Il Comune di Aosta non verrà sciolto per 'ndrangheta
"Dagli elementi emersi dall'attivita' della Commissione di indagine prefettizia, successivamente condivisi in sede di Comitato per l'ordine e la sicurezza pubblica, non sussistono i presupposti di legge per giungere allo scioglimento del Consiglio Comunale e al conseguente commissariamento dell'amministrazione di Aosta". E' quanto si legge in una nota della Presidenza della Regione nell'esercizio delle attribuzioni prefettizie riconosciute dall'ordinamento di autonomia speciale.

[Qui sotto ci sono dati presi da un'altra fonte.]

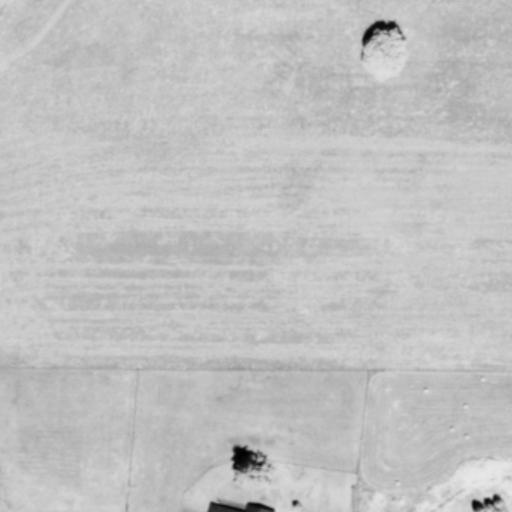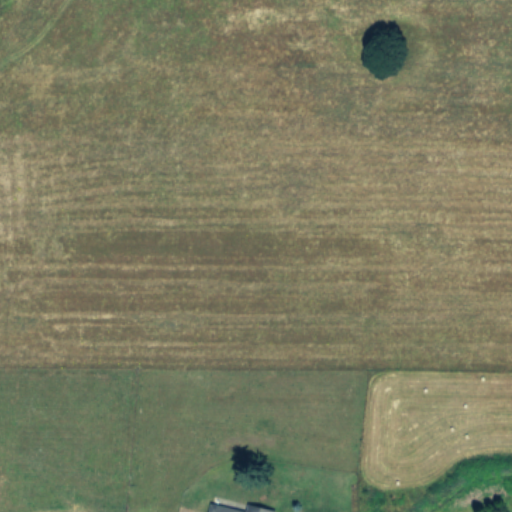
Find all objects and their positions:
building: (239, 508)
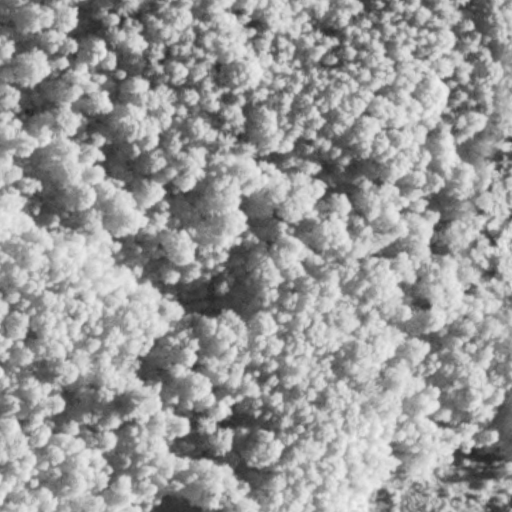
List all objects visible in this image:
park: (270, 258)
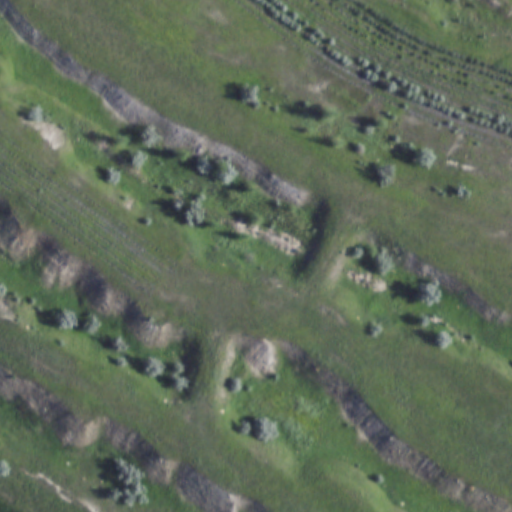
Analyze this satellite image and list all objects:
quarry: (256, 255)
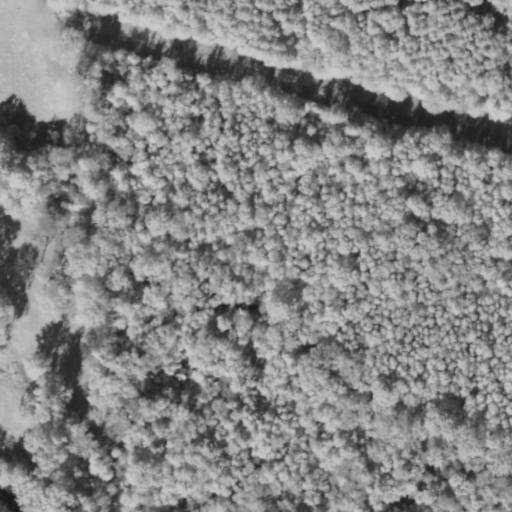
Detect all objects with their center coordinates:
road: (10, 503)
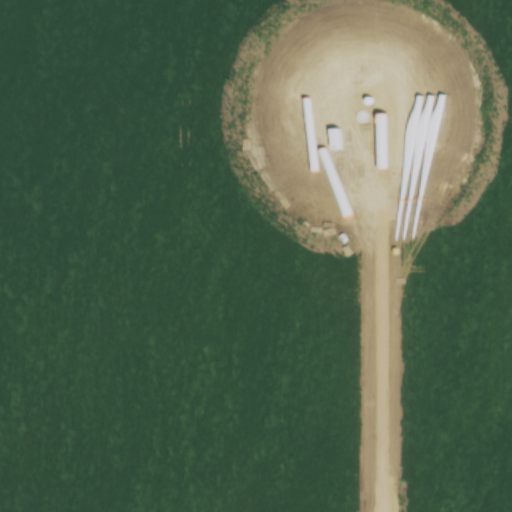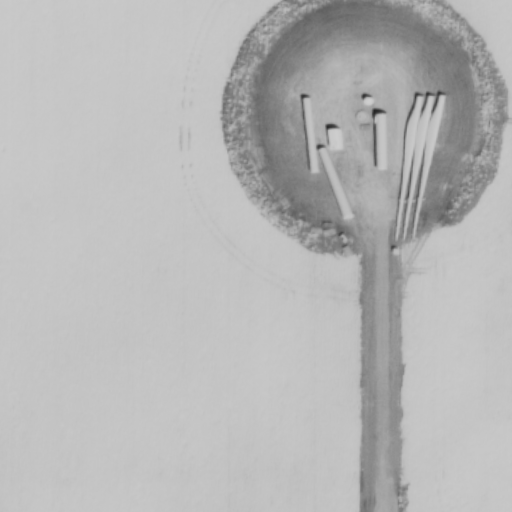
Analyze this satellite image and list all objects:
wind turbine: (359, 119)
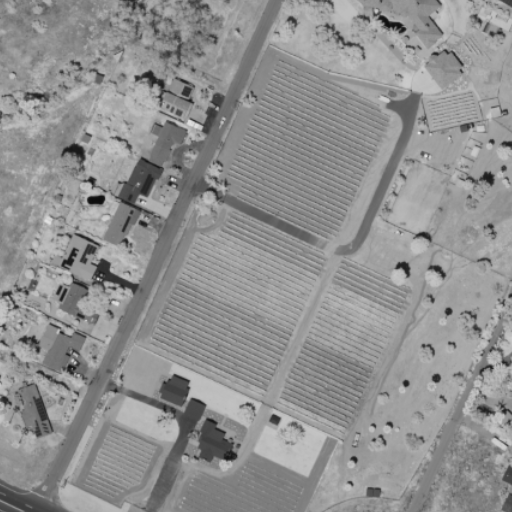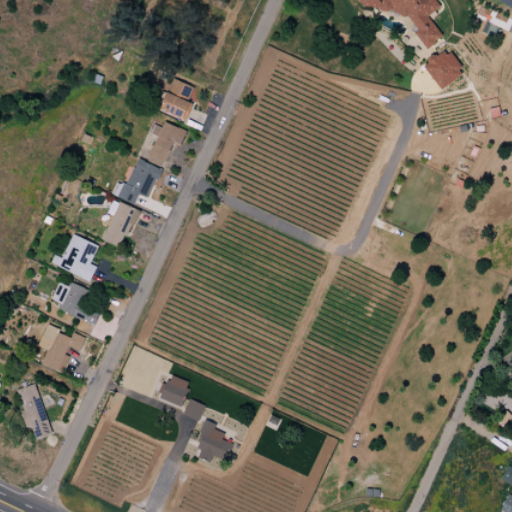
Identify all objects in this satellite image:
building: (411, 15)
building: (442, 68)
building: (177, 99)
building: (164, 142)
building: (137, 182)
building: (119, 223)
road: (339, 252)
road: (155, 256)
building: (76, 258)
building: (74, 302)
building: (57, 347)
building: (173, 391)
building: (193, 410)
building: (32, 411)
road: (457, 412)
road: (483, 433)
building: (209, 443)
building: (506, 476)
road: (15, 504)
building: (507, 504)
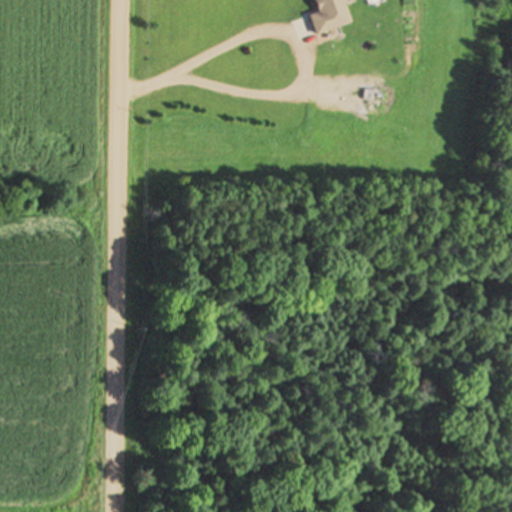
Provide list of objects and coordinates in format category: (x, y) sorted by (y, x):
building: (324, 16)
road: (110, 256)
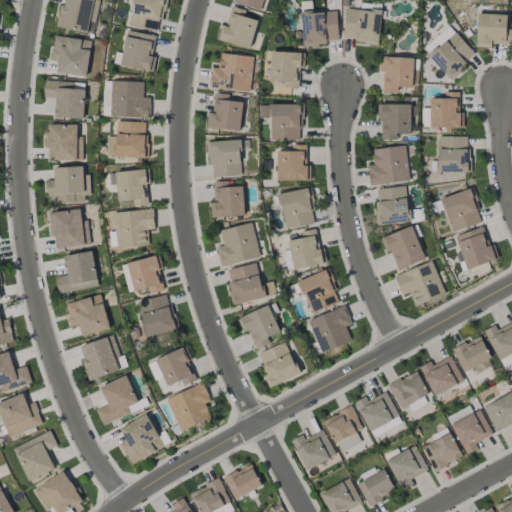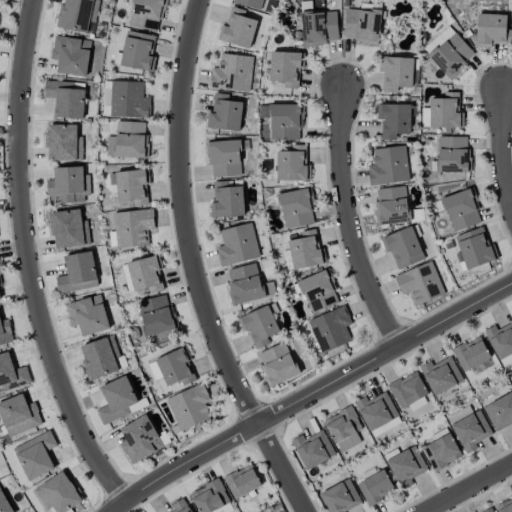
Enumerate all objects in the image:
building: (250, 3)
building: (146, 14)
building: (78, 15)
building: (361, 25)
building: (319, 27)
building: (237, 28)
building: (492, 30)
building: (437, 39)
building: (138, 51)
building: (70, 55)
building: (451, 55)
building: (285, 67)
building: (232, 72)
building: (396, 73)
building: (128, 100)
building: (446, 111)
building: (224, 113)
building: (283, 120)
building: (394, 120)
building: (128, 140)
building: (63, 143)
road: (504, 148)
building: (452, 154)
building: (224, 158)
building: (292, 164)
building: (388, 166)
building: (67, 185)
building: (132, 186)
building: (226, 200)
building: (391, 205)
building: (296, 208)
building: (461, 209)
road: (186, 217)
road: (349, 223)
building: (133, 227)
building: (68, 228)
building: (237, 244)
building: (403, 247)
building: (475, 247)
building: (305, 250)
road: (29, 261)
building: (77, 273)
building: (146, 274)
building: (244, 283)
building: (420, 283)
building: (318, 291)
building: (87, 315)
building: (156, 315)
building: (259, 326)
building: (330, 329)
building: (5, 332)
building: (500, 339)
building: (472, 356)
building: (101, 357)
building: (277, 364)
building: (176, 367)
building: (154, 370)
building: (11, 374)
building: (441, 375)
building: (407, 389)
road: (311, 395)
building: (116, 400)
building: (189, 407)
building: (376, 411)
building: (499, 411)
building: (18, 415)
building: (343, 429)
building: (471, 430)
building: (139, 439)
building: (312, 449)
building: (441, 450)
building: (35, 455)
building: (406, 466)
road: (283, 467)
building: (241, 481)
building: (375, 487)
road: (469, 488)
building: (58, 493)
building: (210, 496)
building: (340, 496)
building: (4, 503)
building: (504, 505)
building: (180, 506)
building: (488, 510)
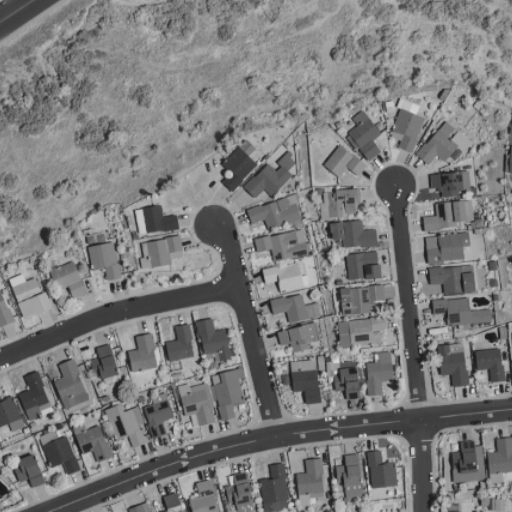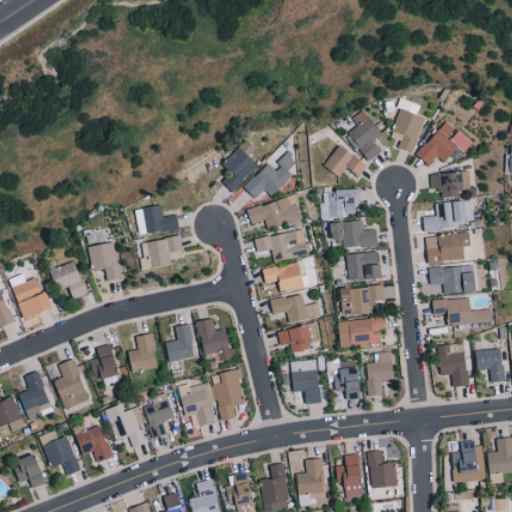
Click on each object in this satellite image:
road: (15, 9)
building: (407, 125)
building: (365, 136)
building: (443, 143)
building: (343, 161)
building: (510, 161)
building: (239, 164)
building: (270, 177)
building: (449, 182)
building: (339, 203)
building: (275, 212)
building: (448, 215)
building: (154, 220)
building: (353, 234)
building: (283, 244)
building: (446, 246)
building: (160, 252)
building: (103, 260)
building: (363, 266)
building: (284, 276)
building: (454, 278)
building: (69, 279)
building: (30, 296)
building: (360, 299)
building: (294, 308)
building: (4, 311)
building: (459, 311)
road: (117, 313)
road: (252, 329)
building: (366, 331)
building: (297, 337)
building: (214, 340)
building: (181, 344)
road: (415, 349)
building: (142, 354)
building: (104, 363)
building: (453, 363)
building: (491, 363)
building: (378, 373)
building: (305, 379)
building: (347, 379)
building: (70, 385)
building: (227, 392)
building: (34, 395)
building: (196, 403)
building: (9, 414)
building: (157, 414)
building: (126, 424)
road: (280, 434)
building: (91, 441)
building: (58, 452)
building: (500, 460)
building: (465, 462)
building: (381, 471)
building: (350, 475)
building: (310, 482)
building: (274, 490)
building: (240, 492)
building: (203, 497)
building: (171, 503)
building: (139, 508)
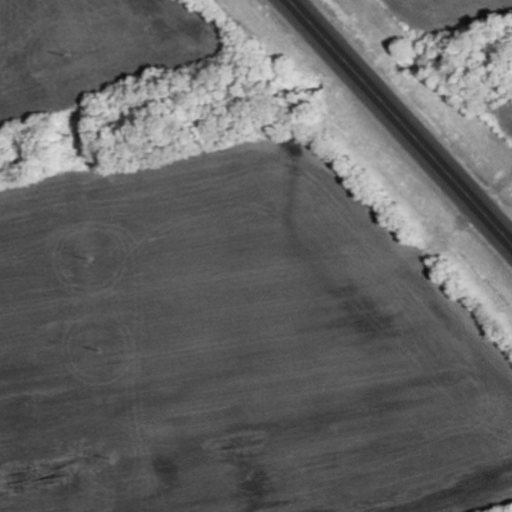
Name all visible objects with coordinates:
road: (401, 120)
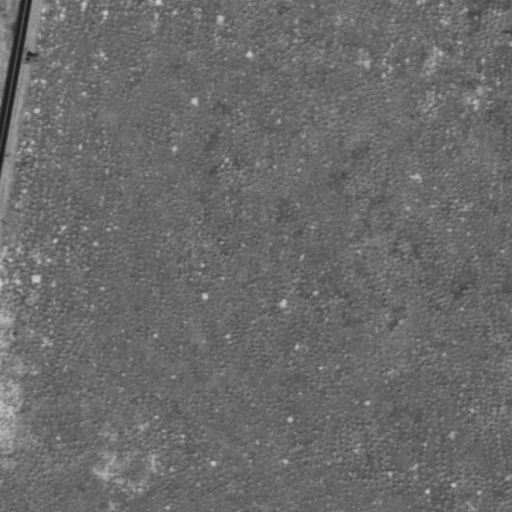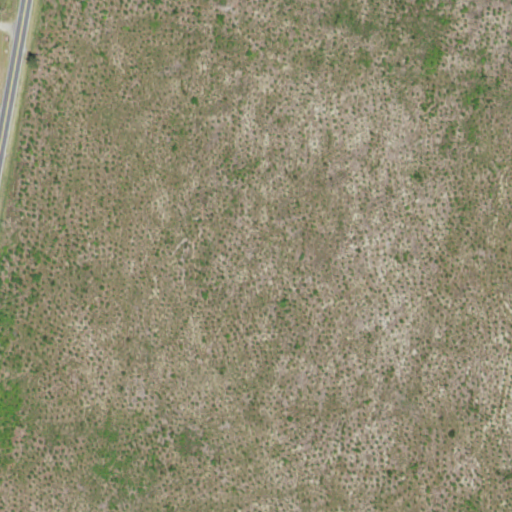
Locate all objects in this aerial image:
road: (12, 71)
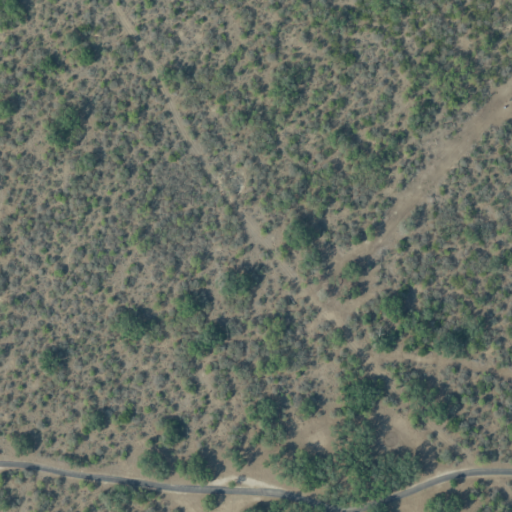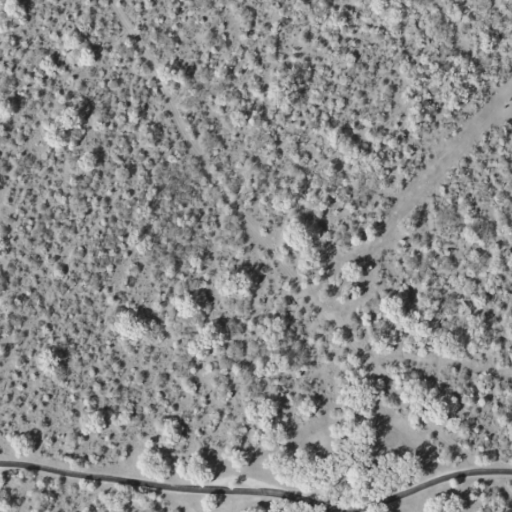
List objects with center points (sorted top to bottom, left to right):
road: (259, 486)
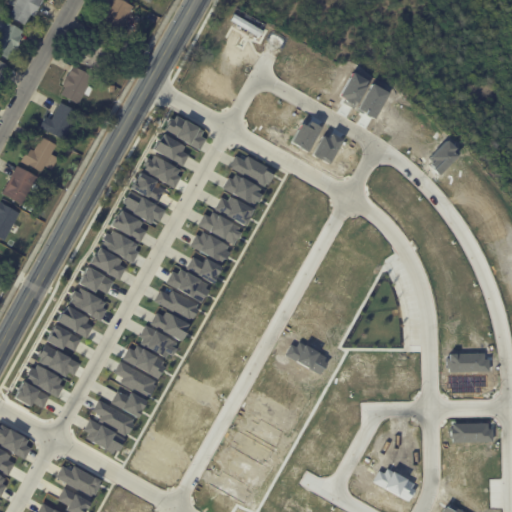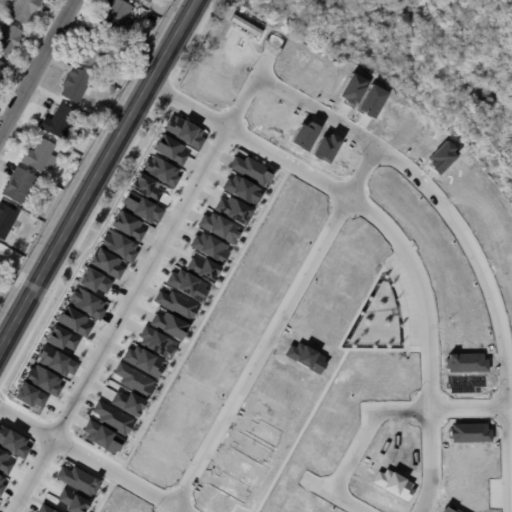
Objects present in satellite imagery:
building: (149, 0)
building: (23, 9)
building: (22, 10)
building: (113, 14)
building: (115, 14)
building: (245, 21)
building: (8, 37)
building: (8, 37)
building: (97, 51)
building: (0, 66)
road: (37, 66)
building: (2, 67)
building: (74, 84)
building: (76, 84)
building: (111, 88)
building: (353, 89)
building: (372, 100)
building: (62, 120)
building: (59, 121)
building: (183, 131)
building: (183, 131)
road: (119, 134)
building: (305, 136)
building: (325, 147)
building: (168, 148)
building: (168, 149)
building: (40, 154)
building: (39, 155)
building: (443, 155)
building: (249, 169)
building: (250, 169)
building: (159, 170)
building: (160, 170)
road: (283, 171)
building: (18, 185)
building: (20, 186)
building: (145, 187)
building: (240, 188)
building: (241, 188)
building: (472, 188)
building: (301, 197)
building: (142, 198)
building: (140, 207)
building: (231, 209)
building: (232, 209)
road: (353, 214)
building: (5, 219)
building: (6, 219)
building: (126, 225)
building: (126, 225)
building: (217, 227)
building: (218, 227)
road: (394, 233)
road: (470, 243)
building: (118, 245)
building: (118, 245)
building: (208, 246)
building: (209, 247)
building: (0, 248)
building: (502, 248)
building: (105, 262)
building: (106, 263)
building: (202, 268)
building: (202, 268)
road: (389, 268)
building: (506, 270)
road: (143, 278)
building: (92, 280)
building: (93, 280)
building: (185, 284)
building: (186, 284)
road: (31, 295)
parking lot: (408, 301)
building: (85, 302)
building: (85, 303)
building: (175, 303)
building: (175, 303)
road: (204, 319)
building: (459, 319)
building: (72, 320)
building: (73, 321)
building: (167, 324)
building: (167, 324)
road: (274, 329)
road: (345, 334)
road: (8, 336)
building: (60, 338)
building: (61, 338)
building: (155, 341)
building: (155, 341)
building: (306, 357)
building: (55, 360)
building: (142, 360)
building: (142, 360)
building: (56, 361)
building: (466, 362)
building: (42, 379)
building: (42, 379)
building: (133, 379)
building: (133, 379)
building: (466, 382)
building: (193, 387)
building: (28, 395)
building: (29, 395)
building: (127, 402)
building: (127, 402)
road: (396, 408)
building: (273, 411)
building: (111, 417)
building: (111, 417)
building: (172, 426)
road: (20, 430)
road: (301, 430)
road: (70, 432)
building: (264, 432)
building: (469, 432)
building: (100, 436)
building: (101, 437)
building: (12, 441)
building: (13, 442)
building: (160, 446)
building: (251, 447)
building: (469, 453)
road: (92, 459)
building: (5, 462)
building: (3, 463)
building: (149, 463)
road: (119, 464)
building: (240, 467)
building: (76, 479)
building: (76, 479)
road: (108, 480)
building: (1, 481)
building: (1, 481)
building: (394, 484)
building: (229, 486)
parking lot: (495, 492)
road: (334, 494)
road: (104, 497)
building: (70, 501)
building: (70, 501)
building: (218, 501)
road: (241, 506)
road: (196, 507)
building: (43, 508)
building: (43, 509)
building: (448, 509)
building: (103, 511)
road: (176, 512)
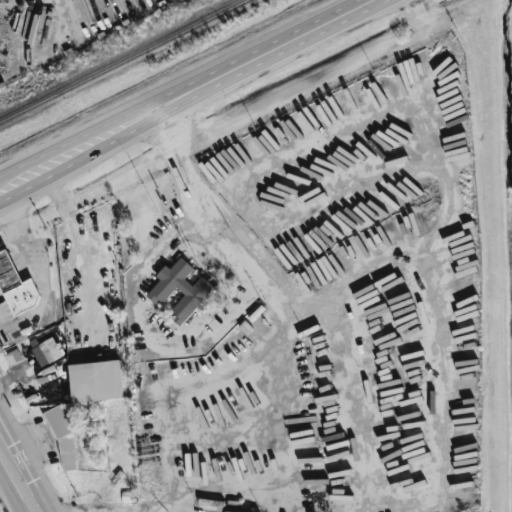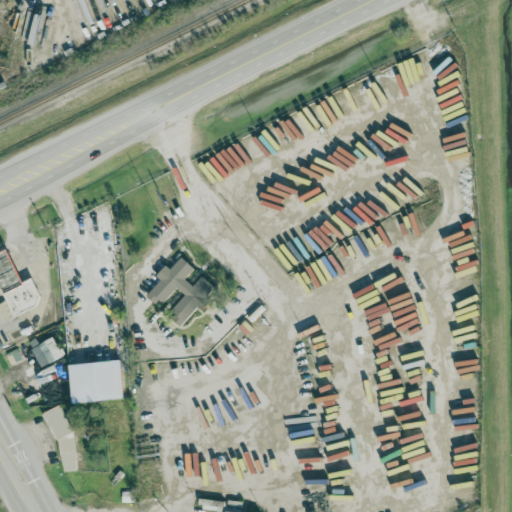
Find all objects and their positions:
road: (270, 58)
railway: (123, 60)
road: (78, 157)
road: (454, 165)
road: (35, 276)
building: (16, 287)
building: (181, 291)
road: (272, 294)
road: (4, 321)
road: (185, 348)
building: (46, 352)
building: (13, 357)
building: (96, 383)
road: (15, 455)
road: (208, 494)
road: (39, 497)
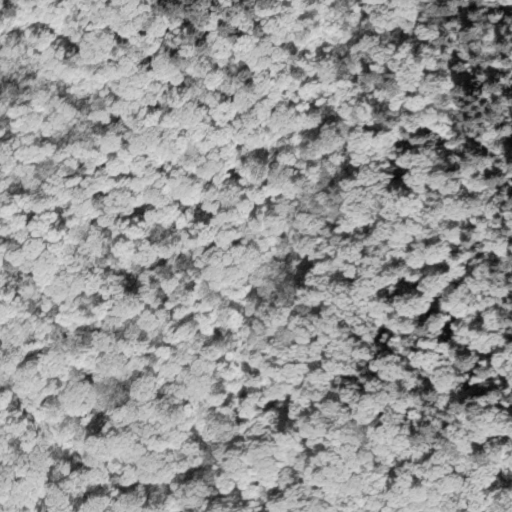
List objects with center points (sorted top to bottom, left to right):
road: (303, 21)
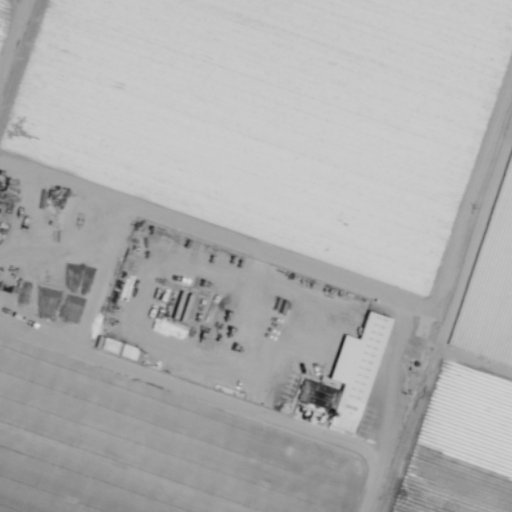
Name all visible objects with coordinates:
crop: (7, 22)
crop: (276, 119)
building: (116, 349)
building: (350, 375)
building: (349, 377)
crop: (470, 387)
road: (385, 445)
crop: (148, 447)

"Personalmente sono molto contento. E' stato certificato che il Comune di Aosta non ha subito infiltrazioni della 'Ndrangheta. Sono stati mesi pesanti, in un ambiente difficile". Cosi' il sindaco di Aosta, Fulvio Centoz, commenta la decisione de Viminale di non commissariare il Comune di Aosta per infiltrazioni mafiose a seguito dell'operazione Geenna della Dda di Torino. "L'ultimo anno - ha aggiunto - abbiamo sempre lavorato con questo tarlo in testa. Io e la vicesindaco Antonella Marcoz siamo stati sentiti piu' volte dalla commissione, non e' stato facile dal punto di vista personale. Anche politicamente siamo stati attaccati pesantemente, in particolare dalla Lega, ed etichettati come 'ndranghetisti. Questa decisione al massimo dimostra che le mele marce ci sono ovunque e che vanno prese ed isolate".